The Ministry of Water and Sanitation in Malawi is championing a process to understand and find solutions to the country's three major barriers to the achievement of Sustainable Development Goal 6 so that the country can focus on interventions that directly address the challenges.
The three barriers, which include flawed coordination and regulatory framework, inadequate water investments and climate financing, and advocacy for strengthened leadership in the water sector, were identified through a multi-layered consultative process under the Global Water Leadership Program which is being implemented in Malawi by the Global Water Partnership and UNICEF.
From November 23 to 24, the Ministry convened three task forces that are each working on one of the barriers with the aim of kickstarting the process of in-depth analysis of the root causes of the barriers and proposal of solutions.
Officially opening the taskforce workshop on Wednesday, November 23, in Lilongwe, Principal Secretary in the Ministry of Water and Sanitation Mr. Elias Chimlambe urged stakeholders not to be comfortable with the strides the country has made on access to water and sanitation, stating that disasters have the potential of reversing those gains.
Journalists interview PS Chimlambe on his efforts to meet SDG 6 targets
A 2022 assessment done by the National Planning Commission shows that Malawi is on track to meet the 2030 targets related to water and sanitation with 87.9 percent of the population having access to improved sources of drinking water.

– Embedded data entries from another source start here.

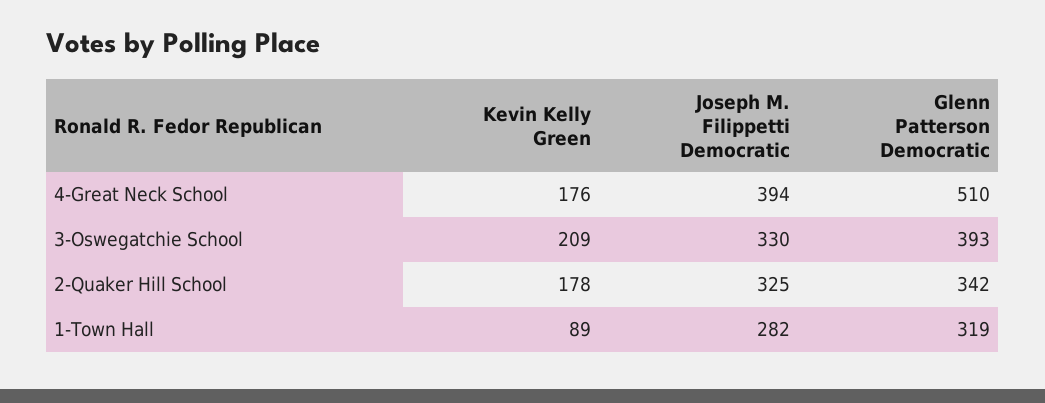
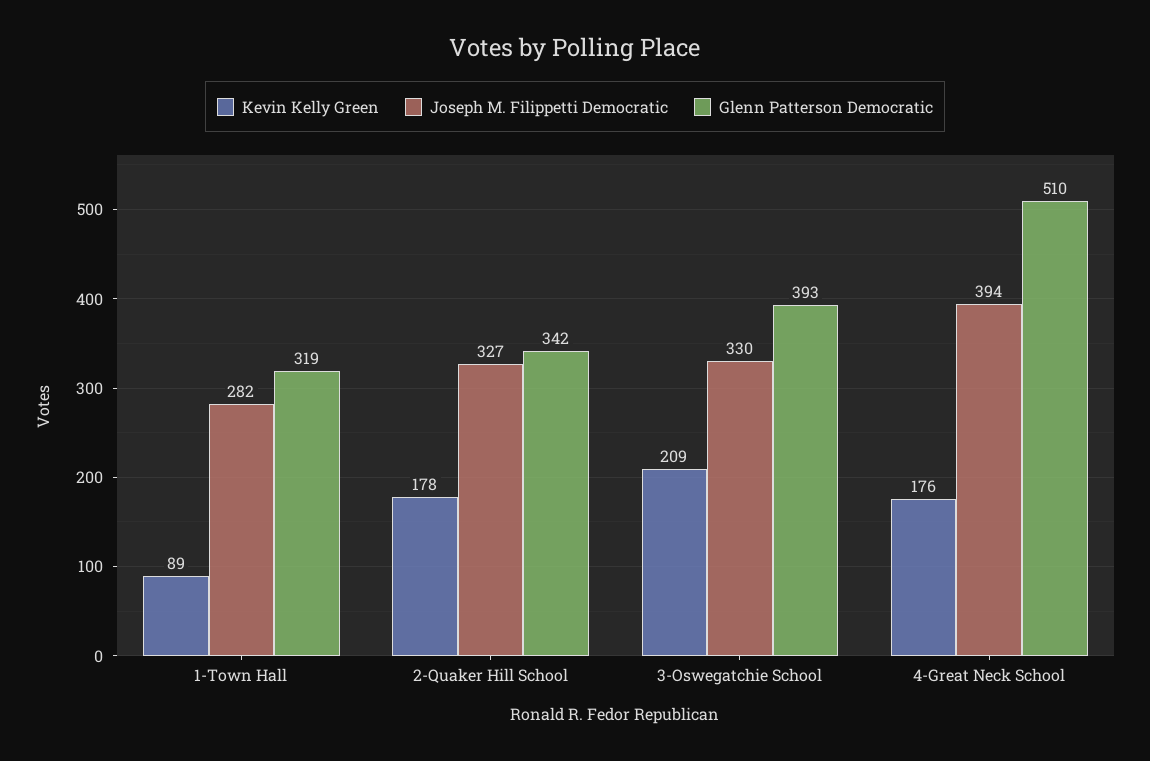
Joseph M. Filippetti Democratic, 2-Quaker Hill School: 325 -> 327

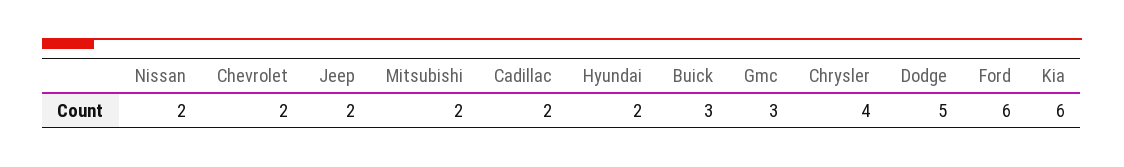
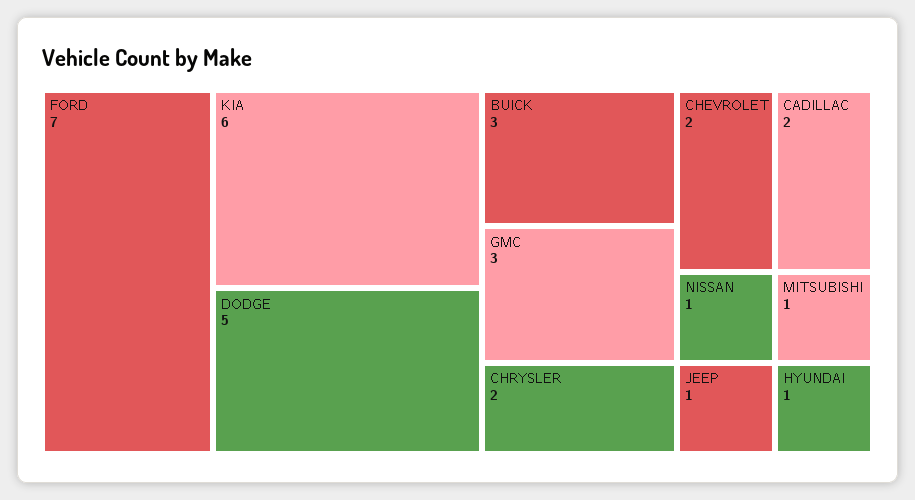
Nissan: 2 -> 1
Jeep: 2 -> 1
Mitsubishi: 2 -> 1
Hyundai: 2 -> 1
Chrysler: 4 -> 2
Ford: 6 -> 7

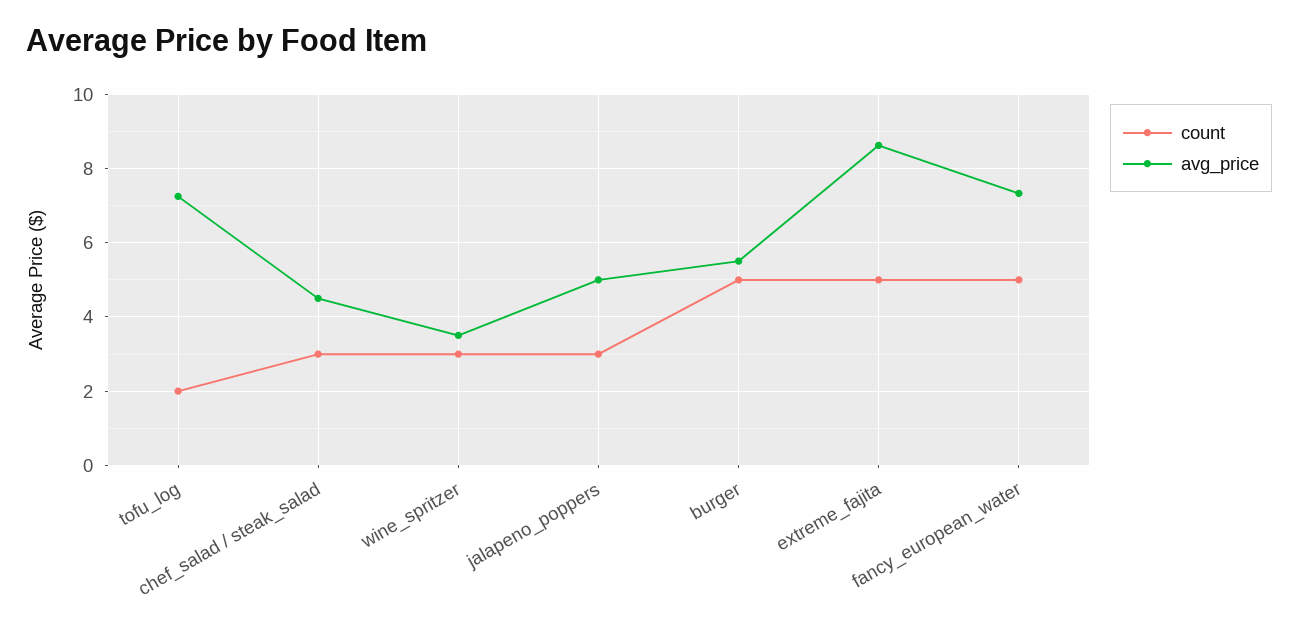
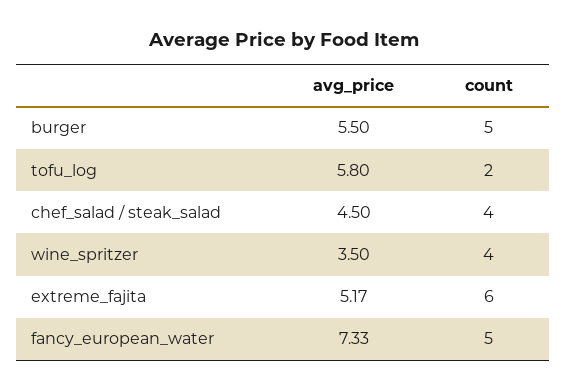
avg_price, tofu_log: 7.2 -> 5.8
count, chef_salad / steak_salad: 3 -> 4
count, wine_spritzer: 3 -> 4
count, jalapeno_poppers: 3 -> none
avg_price, jalapeno_poppers: 5 -> none
count, extreme_fajita: 5 -> 6
avg_price, extreme_fajita: 8.6 -> 5.17

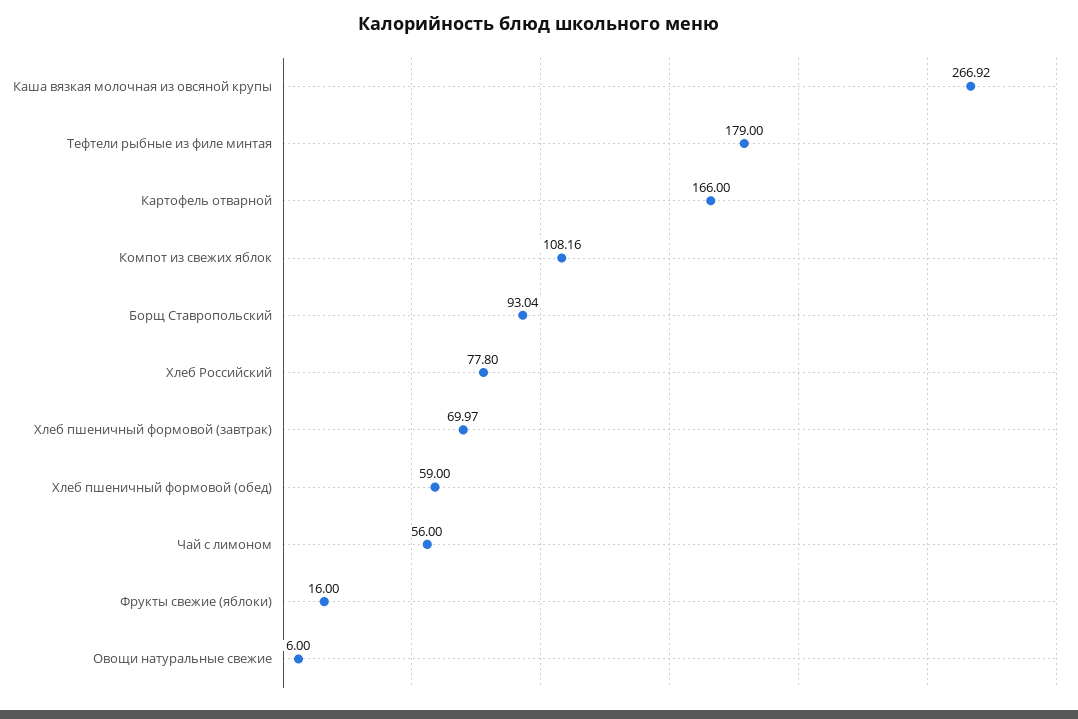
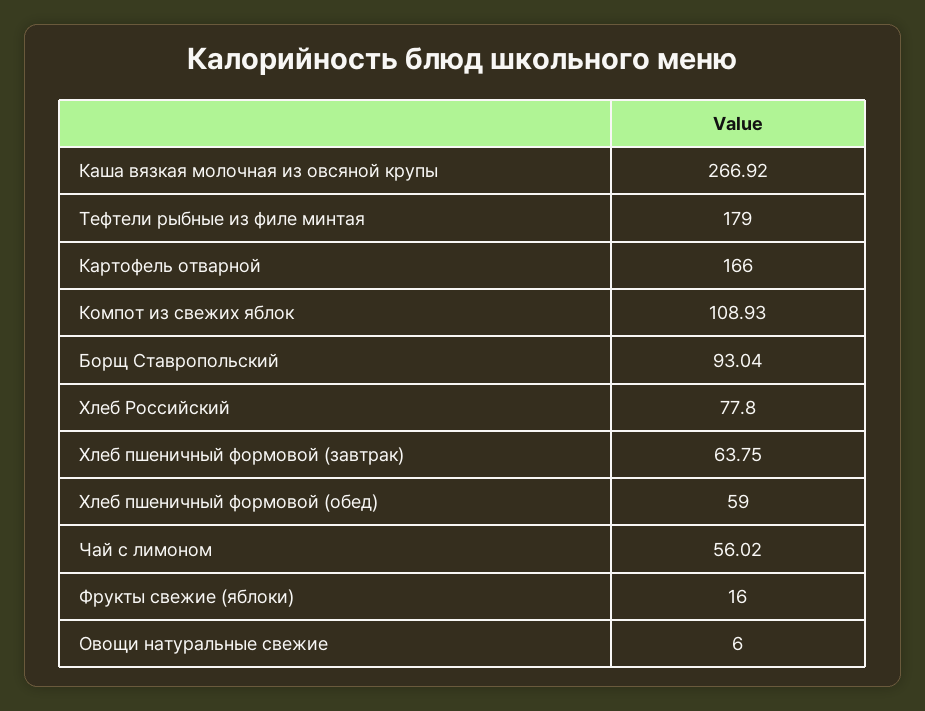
Компот из свежих яблок: 108.16 -> 108.93
Хлеб пшеничный формовой (завтрак): 69.97 -> 63.75
Чай с лимоном: 56 -> 56.02

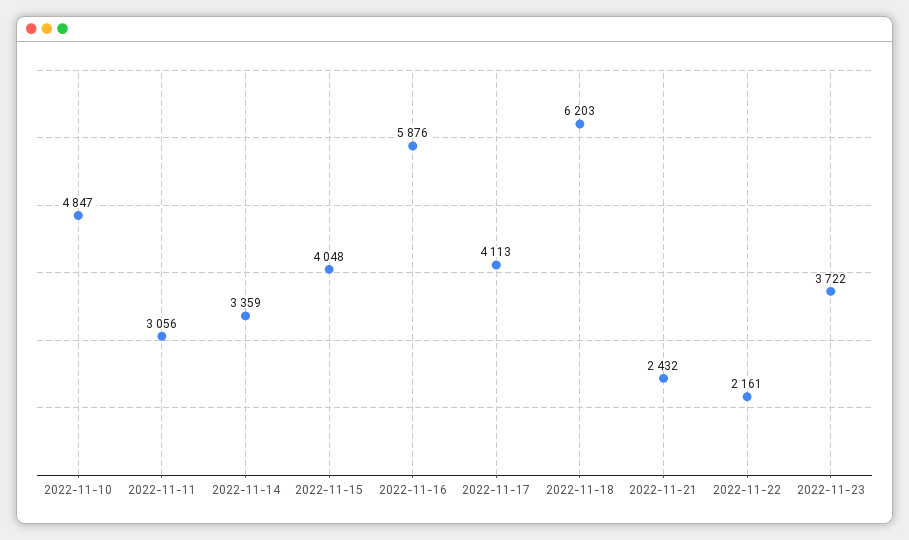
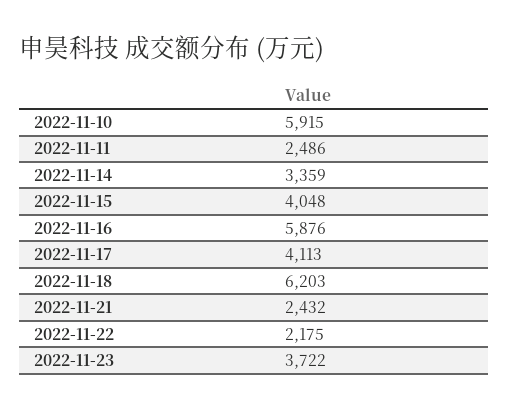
2022-11-10: 4847 -> 5915
2022-11-11: 3056 -> 2486
2022-11-22: 2161 -> 2175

"The SDG progress report however warns that tropical cyclones Ana and Gombe earlier this year have the potential to reverse the gains made on some SDGs including Goal 6 on water and sanitation. It has already been established that water-related climate shock impacts heavily on the WASH sector. For instance, the World Bank estimates that Cyclone Idai in 2019 destroyed WASH infrastructure worth US$3.8 million. It is therefore important that we take this process seriously and ensure that as a country we develop strategies that are inclusive and climate resilient," explained Mr. Chimlambe.
The task forces have until October 2023 to develop strategies to address the three barriers. The strategies will then be a guide for the intervention that the Malawi government and stakeholders in the water and sanitation sector will be implementing.
Global Water Leadership Malawi Coordinator, Deborah Muheka expressed satisfaction at the depth of the discussions by the three taskforces, stating that it is a good start to the year long process of identifying practical strategies that would address the challenges the sector is facing.
"This process speaks to recommendations that the 2022 State of the World's Drinking Water report by WHO, UNICEF and the World Bank that advises governments to make reforms around coordination and regulation; and improve on funding and financing of water and sanitation projects. Through the GWL Programme, we will support government carry out holistic and thorough process that would help the country understand the main causes of the challenges, identify gaps and solutions so that the country meets SGD targets on water and sanitation," explained Mrs. Muheka.
Journalists interview GWL Malawi Coordinator Deborah Muheka on GWP's support to Malawi's Ministry of Water and Sanitation
Composition of the task forces is varied with members coming from civil society, government agencies, parastatals, and the private sector, among others.
The GWL Program aims to get poor and vulnerable people in low- and middle-income countries to use resilient, safely managed WASH services resulting in improved resilience, health, and well-being for poor and vulnerable people. Apart from Malawi, the program is also being implemented in 9 other countries including Tanzania, Madagascar, Rwanda, Uganda, Central African Republic, Chad, Bangladesh, Nepal, and the State of Palestine.